Any explanation is appreciated. Thanks.
First:
# make some z vlues
z = numpy.sin(xy[:,1]-0.2*xy[:,1])
The weirdest thing about this is that it's equivalent to:
z = numpy.sin(0.8*xy[:, 1])
So I don't know why it's written that way. maybe there's a typo?
Next,
# whiten them
z = whiten(z)
whitening is simply normalizing the variance of the population. See here for a demo:
>>> z = np.sin(.8*xy[:, 1]) # the original z
>>> zw = vq.whiten(z) # save it under a different name
>>> zn = z / z.std() # make another 'normalized' array
>>> map(np.std, [z, zw, zn]) # standard deviations of the three arrays
[0.42645, 1.0, 1.0]
>>> np.allclose(zw, zn) # whitened is the same as normalized
True
It's not obvious to me why it is whitened. Anyway, moving along:
# let scipy do its magic (k==3 groups)
res, idx = kmeans2(numpy.array(zip(xy[:,0],xy[:,1],z)),3)
Let's break that into two parts:
data = np.array(zip(xy[:, 0], xy[:, 1], z))
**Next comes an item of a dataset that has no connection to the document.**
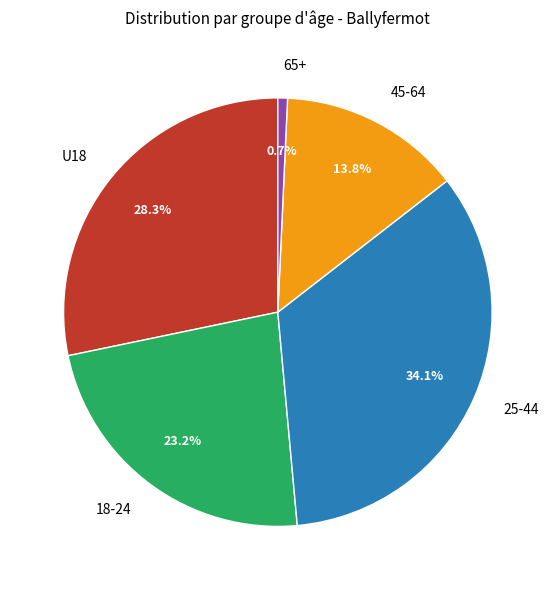

To the nearest percent, what is the combined percentage of 18-24 and U18?

51%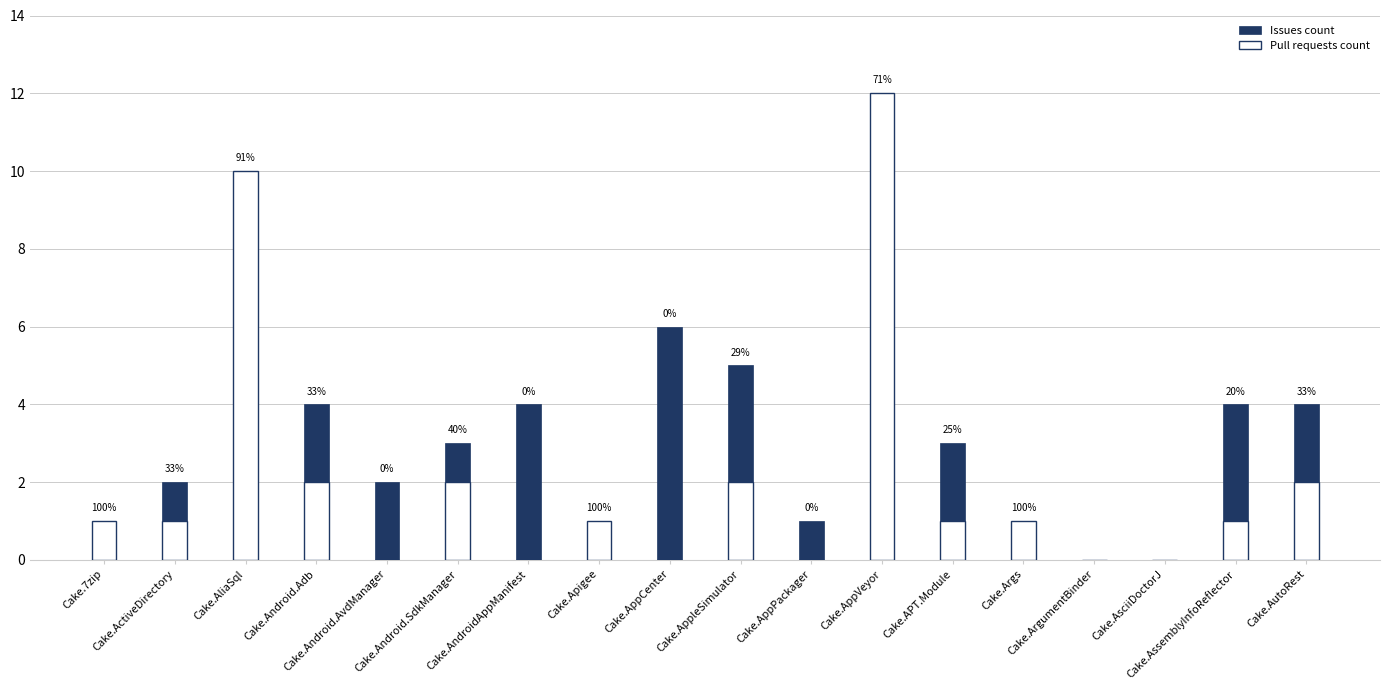

Reading right to left, list all the values displayed in this chart.

Issues count: Cake.AutoRest=4	Cake.AssemblyInfoReflector=4	Cake.AsciiDoctorJ=0	Cake.ArgumentBinder=0	Cake.Args=0	Cake.APT.Module=3	Cake.AppVeyor=5	Cake.AppPackager=1	Cake.AppleSimulator=5	Cake.AppCenter=6	Cake.Apigee=0	Cake.AndroidAppManifest=4	Cake.Android.SdkManager=3	Cake.Android.AvdManager=2	Cake.Android.Adb=4	Cake.AliaSql=1	Cake.ActiveDirectory=2	Cake.7zip=0
Pull requests count: Cake.AutoRest=2	Cake.AssemblyInfoReflector=1	Cake.AsciiDoctorJ=0	Cake.ArgumentBinder=0	Cake.Args=1	Cake.APT.Module=1	Cake.AppVeyor=12	Cake.AppPackager=0	Cake.AppleSimulator=2	Cake.AppCenter=0	Cake.Apigee=1	Cake.AndroidAppManifest=0	Cake.Android.SdkManager=2	Cake.Android.AvdManager=0	Cake.Android.Adb=2	Cake.AliaSql=10	Cake.ActiveDirectory=1	Cake.7zip=1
which is a weird (and slow) way of writing
data = np.column_stack([xy, z])
In any case, you started with two arrays and merge them into one:
>>> xy.shape
(30, 2)
>>> z.shape
(30,)
>>> data.shape
(30, 3)
Then it's data that is passed to the kmeans algorithm:
res, idx = vq.kmeans2(data, 3)
So now you can see that it's 30 points in 3d space that are passed to the algorithm, and the confusing part is how the set of points were created.